Most of us say this, but when junior’s soccer game is on a Sunday morning, do you skip the game or skip church?

Most of us say this, but when your family--or just you!--have had a late night previously, do you sleep in?

Most of us say this, but when your kid has that gnarly AP History test the next day, do you let him skip church so he can study?

A good number of us Christians *say* church is a priority, but when push comes to shove, what we *do* is another matter--the suburban hustle easily overshadows worshipping the Lord on the Lord’s Day with the Lord’s people.

“But the church isn’t a building..it’s the people.  I worship God the whole rest of the week.”

That’s great!  But if things like the sports games and this and that take priority instead of church attendance sometimes, consider the message that is sending to your kids: that when sacrifice is called for, the real priority is the suburban life with its varied busy-bee events, not the Christian life in community. You are teaching them by example that God is less important than those other things.

Is that the message you want to send?

So, if you want to prepare your kids to stand firm in the Truth, make Truth a priority, even when it hurts…especially when it hurts.  Church must come before Sunday morning sports, before test scores, before lots of things that you’ll be tempted to put in front.

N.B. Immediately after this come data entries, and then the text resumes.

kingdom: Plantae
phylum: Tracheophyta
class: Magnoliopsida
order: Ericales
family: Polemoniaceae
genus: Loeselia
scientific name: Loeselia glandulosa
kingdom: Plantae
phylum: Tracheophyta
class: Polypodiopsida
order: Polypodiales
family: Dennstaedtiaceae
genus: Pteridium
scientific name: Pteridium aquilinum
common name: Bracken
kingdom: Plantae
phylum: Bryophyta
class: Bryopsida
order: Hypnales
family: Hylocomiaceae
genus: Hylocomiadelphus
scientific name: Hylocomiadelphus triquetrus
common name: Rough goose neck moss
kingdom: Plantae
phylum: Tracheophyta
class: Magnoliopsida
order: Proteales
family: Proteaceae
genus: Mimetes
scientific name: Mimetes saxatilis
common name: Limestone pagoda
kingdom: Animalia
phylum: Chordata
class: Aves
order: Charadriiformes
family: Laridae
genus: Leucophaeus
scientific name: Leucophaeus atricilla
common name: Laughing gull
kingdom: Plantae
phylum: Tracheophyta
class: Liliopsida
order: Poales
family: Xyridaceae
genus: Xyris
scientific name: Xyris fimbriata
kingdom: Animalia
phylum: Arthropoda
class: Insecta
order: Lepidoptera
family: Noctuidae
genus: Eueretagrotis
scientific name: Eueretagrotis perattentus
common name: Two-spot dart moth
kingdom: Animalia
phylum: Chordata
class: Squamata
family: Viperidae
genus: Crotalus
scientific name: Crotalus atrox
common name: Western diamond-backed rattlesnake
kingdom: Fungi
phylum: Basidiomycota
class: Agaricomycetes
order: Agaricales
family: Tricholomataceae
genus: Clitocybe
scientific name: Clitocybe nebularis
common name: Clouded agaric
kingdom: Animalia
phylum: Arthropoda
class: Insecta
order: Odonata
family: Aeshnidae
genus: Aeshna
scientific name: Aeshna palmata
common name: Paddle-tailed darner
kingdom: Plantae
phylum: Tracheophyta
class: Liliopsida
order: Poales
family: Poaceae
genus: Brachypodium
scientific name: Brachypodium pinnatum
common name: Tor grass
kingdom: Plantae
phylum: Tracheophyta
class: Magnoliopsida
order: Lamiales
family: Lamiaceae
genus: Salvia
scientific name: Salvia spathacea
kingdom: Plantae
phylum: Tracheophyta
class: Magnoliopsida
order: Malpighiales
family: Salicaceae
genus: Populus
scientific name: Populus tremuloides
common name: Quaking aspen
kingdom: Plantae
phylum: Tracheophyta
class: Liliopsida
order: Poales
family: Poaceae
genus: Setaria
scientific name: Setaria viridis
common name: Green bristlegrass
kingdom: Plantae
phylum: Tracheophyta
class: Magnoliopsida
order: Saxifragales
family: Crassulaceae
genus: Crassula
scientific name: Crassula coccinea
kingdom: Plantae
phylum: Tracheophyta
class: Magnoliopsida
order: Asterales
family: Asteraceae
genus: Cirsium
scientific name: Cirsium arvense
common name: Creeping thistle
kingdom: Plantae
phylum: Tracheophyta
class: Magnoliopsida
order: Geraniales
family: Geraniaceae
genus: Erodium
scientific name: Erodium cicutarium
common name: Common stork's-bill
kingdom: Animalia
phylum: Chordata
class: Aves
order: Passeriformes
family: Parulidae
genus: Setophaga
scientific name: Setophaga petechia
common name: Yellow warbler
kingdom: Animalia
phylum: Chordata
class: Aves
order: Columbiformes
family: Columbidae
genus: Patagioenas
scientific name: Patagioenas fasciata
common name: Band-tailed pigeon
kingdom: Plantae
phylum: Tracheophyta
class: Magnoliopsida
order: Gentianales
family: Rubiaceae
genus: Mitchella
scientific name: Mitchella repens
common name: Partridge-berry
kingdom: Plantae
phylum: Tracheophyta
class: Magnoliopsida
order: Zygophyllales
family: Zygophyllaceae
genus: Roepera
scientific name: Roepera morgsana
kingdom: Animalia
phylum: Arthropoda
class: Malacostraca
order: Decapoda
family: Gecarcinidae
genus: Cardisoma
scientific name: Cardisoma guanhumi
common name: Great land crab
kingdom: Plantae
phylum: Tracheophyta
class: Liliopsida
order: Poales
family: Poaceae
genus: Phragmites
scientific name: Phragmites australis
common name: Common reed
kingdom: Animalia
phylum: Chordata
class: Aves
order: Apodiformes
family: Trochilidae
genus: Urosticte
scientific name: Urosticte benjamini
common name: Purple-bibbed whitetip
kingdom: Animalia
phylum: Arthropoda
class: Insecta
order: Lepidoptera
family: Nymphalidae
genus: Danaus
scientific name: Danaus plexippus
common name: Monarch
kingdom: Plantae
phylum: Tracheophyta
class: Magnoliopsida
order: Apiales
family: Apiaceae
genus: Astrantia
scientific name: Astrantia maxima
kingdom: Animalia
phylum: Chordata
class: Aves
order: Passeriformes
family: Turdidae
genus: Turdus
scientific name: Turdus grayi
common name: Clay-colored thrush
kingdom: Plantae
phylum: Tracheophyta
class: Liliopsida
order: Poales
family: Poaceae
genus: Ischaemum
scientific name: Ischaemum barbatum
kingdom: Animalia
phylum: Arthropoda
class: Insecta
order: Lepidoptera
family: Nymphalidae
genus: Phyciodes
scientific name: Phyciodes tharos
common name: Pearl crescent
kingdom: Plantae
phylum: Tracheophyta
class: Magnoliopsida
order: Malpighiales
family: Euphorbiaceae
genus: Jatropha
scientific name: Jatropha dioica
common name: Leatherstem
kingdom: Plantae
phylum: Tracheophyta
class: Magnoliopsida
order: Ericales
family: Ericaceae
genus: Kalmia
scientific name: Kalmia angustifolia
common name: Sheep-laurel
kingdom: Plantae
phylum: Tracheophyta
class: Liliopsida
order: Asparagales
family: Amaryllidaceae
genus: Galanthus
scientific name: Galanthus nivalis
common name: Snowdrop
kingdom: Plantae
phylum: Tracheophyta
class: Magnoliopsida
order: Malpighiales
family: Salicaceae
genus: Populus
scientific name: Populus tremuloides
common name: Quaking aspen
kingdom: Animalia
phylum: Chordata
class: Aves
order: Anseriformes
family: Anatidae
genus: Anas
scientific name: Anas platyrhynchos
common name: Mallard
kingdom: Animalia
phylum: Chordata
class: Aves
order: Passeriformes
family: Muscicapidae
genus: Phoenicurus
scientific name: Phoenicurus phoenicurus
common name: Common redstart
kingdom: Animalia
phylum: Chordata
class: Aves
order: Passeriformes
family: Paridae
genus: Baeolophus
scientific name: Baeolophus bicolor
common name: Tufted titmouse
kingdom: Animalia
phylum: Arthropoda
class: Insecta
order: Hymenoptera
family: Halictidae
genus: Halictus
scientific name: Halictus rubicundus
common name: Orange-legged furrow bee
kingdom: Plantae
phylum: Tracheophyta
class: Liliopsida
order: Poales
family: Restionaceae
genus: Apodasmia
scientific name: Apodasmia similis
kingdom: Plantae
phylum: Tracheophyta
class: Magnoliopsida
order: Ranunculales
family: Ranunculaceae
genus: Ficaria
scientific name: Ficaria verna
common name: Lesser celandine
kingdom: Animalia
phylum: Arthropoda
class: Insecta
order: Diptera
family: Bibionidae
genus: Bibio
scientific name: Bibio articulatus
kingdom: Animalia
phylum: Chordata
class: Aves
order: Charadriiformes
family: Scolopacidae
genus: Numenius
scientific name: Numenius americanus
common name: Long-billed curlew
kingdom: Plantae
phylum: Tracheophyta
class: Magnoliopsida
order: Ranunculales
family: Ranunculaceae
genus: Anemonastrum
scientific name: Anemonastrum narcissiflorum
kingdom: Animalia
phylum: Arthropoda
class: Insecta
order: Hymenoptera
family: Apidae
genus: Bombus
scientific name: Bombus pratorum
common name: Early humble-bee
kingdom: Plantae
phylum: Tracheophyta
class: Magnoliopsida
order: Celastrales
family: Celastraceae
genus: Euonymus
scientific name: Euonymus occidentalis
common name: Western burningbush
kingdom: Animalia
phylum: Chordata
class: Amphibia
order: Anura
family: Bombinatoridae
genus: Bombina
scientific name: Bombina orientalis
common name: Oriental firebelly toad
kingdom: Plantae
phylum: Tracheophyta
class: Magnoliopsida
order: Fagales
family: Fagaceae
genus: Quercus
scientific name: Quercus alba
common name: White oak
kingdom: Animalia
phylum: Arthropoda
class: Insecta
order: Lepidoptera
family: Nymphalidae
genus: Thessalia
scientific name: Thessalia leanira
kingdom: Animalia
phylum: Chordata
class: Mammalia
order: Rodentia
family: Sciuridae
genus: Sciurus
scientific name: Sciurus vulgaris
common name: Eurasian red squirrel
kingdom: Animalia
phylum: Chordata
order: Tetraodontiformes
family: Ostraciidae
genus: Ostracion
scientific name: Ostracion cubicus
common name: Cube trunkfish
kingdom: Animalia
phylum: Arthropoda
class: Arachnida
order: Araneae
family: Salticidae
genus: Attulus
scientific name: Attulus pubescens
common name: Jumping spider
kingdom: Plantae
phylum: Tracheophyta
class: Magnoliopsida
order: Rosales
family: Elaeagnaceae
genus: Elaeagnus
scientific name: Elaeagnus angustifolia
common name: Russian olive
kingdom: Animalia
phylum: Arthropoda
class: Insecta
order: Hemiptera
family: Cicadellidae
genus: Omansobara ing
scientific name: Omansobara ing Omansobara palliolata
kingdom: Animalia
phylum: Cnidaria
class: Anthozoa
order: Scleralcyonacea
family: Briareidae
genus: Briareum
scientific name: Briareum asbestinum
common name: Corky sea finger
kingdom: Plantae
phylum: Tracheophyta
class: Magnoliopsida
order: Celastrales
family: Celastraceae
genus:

Here as with so many other things, how you actually spend your time says more about your priorities than what you say.

Do not look at the institutional church in consumerist terms. Embed your faith in actual practices, one of which is weekly corporate worship, and stick to them.

Get up and go to church on Sunday. When the sports leagues conflict, choose church, or choose a sport that doesn’t conflict.

If you are not faithful in the “little” things, how can you expect to be faithful when the chips are down?  How can you expect the same from your kids when it’s big if you don’t when it’s small (and church isn’t small! We just think it is)?

Author Rod Dreher puts it very starkly:

“We American church people like to tell ourselves that if the secret policemen were to show up at our door to arrest us for being Christians, that we would bravely go to our fate, as the martyrs and confessors of the past did. What crap. Many of us won’t even say no to soccer on Sunday morning. If the secret police in some distant dystopia were to come to our door and ask if we are Christian, we will already have answered that question many times in the past, by the quotidian choices we will have made.”

Your kids need to see it cost something, even (especially) in the little things that middle class life tempts us to minimize.  If it doesn’t, don’t be surprised if they later conclude it is not worth standing for at all.